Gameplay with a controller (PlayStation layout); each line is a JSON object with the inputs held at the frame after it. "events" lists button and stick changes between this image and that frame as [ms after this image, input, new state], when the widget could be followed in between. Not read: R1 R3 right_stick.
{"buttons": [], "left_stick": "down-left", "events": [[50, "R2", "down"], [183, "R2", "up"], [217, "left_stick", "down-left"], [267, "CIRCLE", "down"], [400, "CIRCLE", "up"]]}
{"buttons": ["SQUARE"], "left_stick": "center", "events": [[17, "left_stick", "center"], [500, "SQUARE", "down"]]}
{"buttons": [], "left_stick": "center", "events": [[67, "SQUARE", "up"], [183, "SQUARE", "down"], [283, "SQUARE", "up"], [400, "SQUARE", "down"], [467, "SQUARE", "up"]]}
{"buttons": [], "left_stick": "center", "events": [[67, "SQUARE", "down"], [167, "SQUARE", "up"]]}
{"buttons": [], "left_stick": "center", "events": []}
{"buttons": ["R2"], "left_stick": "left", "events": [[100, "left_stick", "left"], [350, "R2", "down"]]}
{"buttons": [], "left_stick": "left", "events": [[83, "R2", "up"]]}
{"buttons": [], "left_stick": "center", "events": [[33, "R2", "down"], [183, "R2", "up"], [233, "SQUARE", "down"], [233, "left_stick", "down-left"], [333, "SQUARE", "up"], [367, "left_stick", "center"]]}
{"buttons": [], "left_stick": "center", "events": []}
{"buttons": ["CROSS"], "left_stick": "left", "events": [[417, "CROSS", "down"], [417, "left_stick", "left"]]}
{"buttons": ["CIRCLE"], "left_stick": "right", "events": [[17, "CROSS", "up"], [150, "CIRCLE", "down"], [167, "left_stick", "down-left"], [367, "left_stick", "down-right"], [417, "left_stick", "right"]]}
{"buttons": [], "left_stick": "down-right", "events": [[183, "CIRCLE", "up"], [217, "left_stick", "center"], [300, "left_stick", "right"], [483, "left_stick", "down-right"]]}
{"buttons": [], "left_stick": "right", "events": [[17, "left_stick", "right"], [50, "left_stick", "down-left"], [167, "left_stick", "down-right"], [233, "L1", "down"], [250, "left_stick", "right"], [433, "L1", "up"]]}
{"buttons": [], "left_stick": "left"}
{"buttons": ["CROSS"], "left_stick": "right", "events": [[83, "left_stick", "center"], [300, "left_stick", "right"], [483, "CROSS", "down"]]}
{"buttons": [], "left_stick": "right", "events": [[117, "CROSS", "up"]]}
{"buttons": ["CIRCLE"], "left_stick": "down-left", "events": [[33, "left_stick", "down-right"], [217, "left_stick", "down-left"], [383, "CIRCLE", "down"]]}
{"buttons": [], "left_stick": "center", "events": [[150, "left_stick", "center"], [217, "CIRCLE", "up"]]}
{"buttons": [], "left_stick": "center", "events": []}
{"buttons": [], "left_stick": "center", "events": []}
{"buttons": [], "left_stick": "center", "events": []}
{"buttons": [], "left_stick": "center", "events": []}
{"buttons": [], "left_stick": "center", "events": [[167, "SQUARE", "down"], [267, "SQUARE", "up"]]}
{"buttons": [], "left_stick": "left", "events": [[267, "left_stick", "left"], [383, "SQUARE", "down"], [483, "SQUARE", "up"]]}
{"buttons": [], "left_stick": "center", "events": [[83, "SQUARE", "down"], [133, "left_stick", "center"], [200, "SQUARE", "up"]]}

#####

**To do**
Quote all of the entries exactly as they appear.

**Written reply**
Gameplay with a controller (PlayStation layout); each line is a JSON object with the inputs held at the frame after it. "events" lists button and stick changes between this image and that frame as [ms after this image, input, new state], when the widget could be followed in between. Not read: R1 R3 right_stick.
{"buttons": [], "left_stick": "down-left", "events": [[50, "R2", "down"], [183, "R2", "up"], [217, "left_stick", "down-left"], [267, "CIRCLE", "down"], [400, "CIRCLE", "up"]]}
{"buttons": ["SQUARE"], "left_stick": "center", "events": [[17, "left_stick", "center"], [500, "SQUARE", "down"]]}
{"buttons": [], "left_stick": "center", "events": [[67, "SQUARE", "up"], [183, "SQUARE", "down"], [283, "SQUARE", "up"], [400, "SQUARE", "down"], [467, "SQUARE", "up"]]}
{"buttons": [], "left_stick": "center", "events": [[67, "SQUARE", "down"], [167, "SQUARE", "up"]]}
{"buttons": [], "left_stick": "center", "events": []}
{"buttons": ["R2"], "left_stick": "left", "events": [[100, "left_stick", "left"], [350, "R2", "down"]]}
{"buttons": [], "left_stick": "left", "events": [[83, "R2", "up"]]}
{"buttons": [], "left_stick": "center", "events": [[33, "R2", "down"], [183, "R2", "up"], [233, "SQUARE", "down"], [233, "left_stick", "down-left"], [333, "SQUARE", "up"], [367, "left_stick", "center"]]}
{"buttons": [], "left_stick": "center", "events": []}
{"buttons": ["CROSS"], "left_stick": "left", "events": [[417, "CROSS", "down"], [417, "left_stick", "left"]]}
{"buttons": ["CIRCLE"], "left_stick": "right", "events": [[17, "CROSS", "up"], [150, "CIRCLE", "down"], [167, "left_stick", "down-left"], [367, "left_stick", "down-right"], [417, "left_stick", "right"]]}
{"buttons": [], "left_stick": "down-right", "events": [[183, "CIRCLE", "up"], [217, "left_stick", "center"], [300, "left_stick", "right"], [483, "left_stick", "down-right"]]}
{"buttons": [], "left_stick": "right", "events": [[17, "left_stick", "right"], [50, "left_stick", "down-left"], [167, "left_stick", "down-right"], [233, "L1", "down"], [250, "left_stick", "right"], [433, "L1", "up"]]}
{"buttons": [], "left_stick": "left"}
{"buttons": ["CROSS"], "left_stick": "right", "events": [[83, "left_stick", "center"], [300, "left_stick", "right"], [483, "CROSS", "down"]]}
{"buttons": [], "left_stick": "right", "events": [[117, "CROSS", "up"]]}
{"buttons": ["CIRCLE"], "left_stick": "down-left", "events": [[33, "left_stick", "down-right"], [217, "left_stick", "down-left"], [383, "CIRCLE", "down"]]}
{"buttons": [], "left_stick": "center", "events": [[150, "left_stick", "center"], [217, "CIRCLE", "up"]]}
{"buttons": [], "left_stick": "center", "events": []}
{"buttons": [], "left_stick": "center", "events": []}
{"buttons": [], "left_stick": "center", "events": []}
{"buttons": [], "left_stick": "center", "events": []}
{"buttons": [], "left_stick": "center", "events": [[167, "SQUARE", "down"], [267, "SQUARE", "up"]]}
{"buttons": [], "left_stick": "left", "events": [[267, "left_stick", "left"], [383, "SQUARE", "down"], [483, "SQUARE", "up"]]}
{"buttons": [], "left_stick": "center", "events": [[83, "SQUARE", "down"], [133, "left_stick", "center"], [200, "SQUARE", "up"]]}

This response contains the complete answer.